# Concept of Party Wall vs Fire Wall



## Glennman CBO (Dec 21, 2011)

2009 IBC. It appears from the party wall provision (section 706.1.1) for two buildings built up to a single lot line, that a party wall can be constructed on the lot line, separating the buildings, but no openings are allowed, and of course they need to be constructed for collapse on either side...etc.

Suppose you have the same lot line, but there is a fire wall built on each side of it, with the required rating, etc. Are openings still not allowed? (No this is not an anchor building in a mall).

In other words, it appears that it is only a party wall if it is built ON the property line (joint service), but it is a fire wall if it is built on both sides of the property line. Openings are not allowed in party walls (on the property line), but are they allowed in a fire walls (built on each side of the property line)?

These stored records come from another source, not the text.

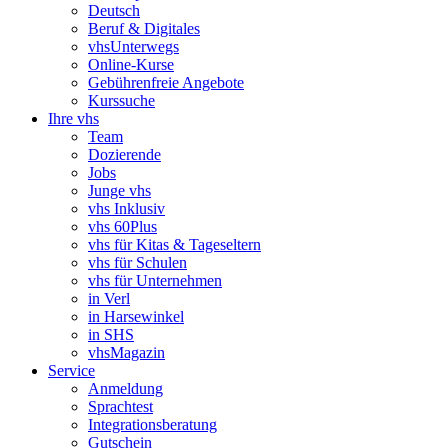
Deutsch
Beruf & Digitales
vhsUnterwegs
Online-Kurse
Gebührenfreie Angebote
Kurssuche
Ihre vhs
Team
Dozierende
Jobs
Junge vhs
vhs Inklusiv
vhs 60Plus
vhs für Kitas & Tageseltern
vhs für Schulen
vhs für Unternehmen
in Verl
in Harsewinkel
in SHS
vhsMagazin
Service
Anmeldung
Sprachtest
Integrationsberatung
Gutschein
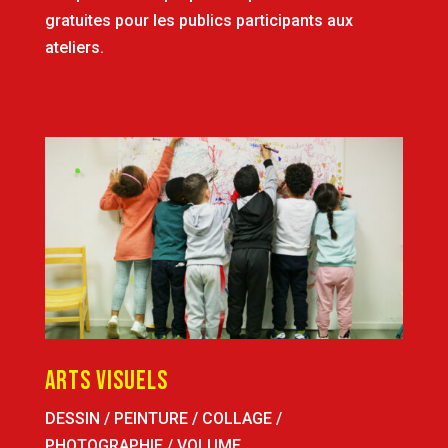
gratuites pour les publics participants aux
ateliers.
ARTS VISUELS
DESSIN / PEINTURE / COLLAGE /
PHOTOGRAPHIE / VOLUME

All comments are appreciated.


----------



## fatboy (Dec 21, 2011)

Table 705.8, 0'-less than 3', NP


----------



## Glennman CBO (Dec 21, 2011)

Thank you fatboy. That pretty much says it all. It wouldn't make sense to me to not allow openings in a party wall, but allow them in a fire wall where there are lot lines involved (not that the code always makes sense, but it does here).


----------



## BSSTG (Dec 21, 2011)

Greetings,

I've had an issue with this section for awhile now. It's sure not a practical rule in an urban environ. Many challenges pop up like how to deal with underground tunnels etc. Med centers where you walk out of a bldg through a doorway into another bldg. How in the heck is that realistic? I don't get it. Not having a historical perspective on commercial bldg codes I don't know how many of these scenarios have come to be that you see in Houston. I do know that they are common just from casual observation.

BS


----------



## Coug Dad (Dec 21, 2011)

Fire Walls - no openings with a fire separation distance of less than 3 feet

Party Walls - no openings

Have done many buildings with openings at the propertly line.  Worked out a joint use agreement filed against the titles for both properties.  The combined heights and areas were within the allowable.


----------



## Glennman CBO (Dec 22, 2011)

The problem I have is in dealing with a plans examiner that thinks that the fire wall is not at the exterior because there is another building against it. I explained to him that if the openings are not allowed without a building on the other side of the property line (at less than 3'), then how would they be allowed if there was another building there? The point is to protect the other building (or the buildings from each other). He finally sees the error of his ways. This board is handy for that.


----------



## fatboy (Dec 22, 2011)

Glad it worked out for you.


----------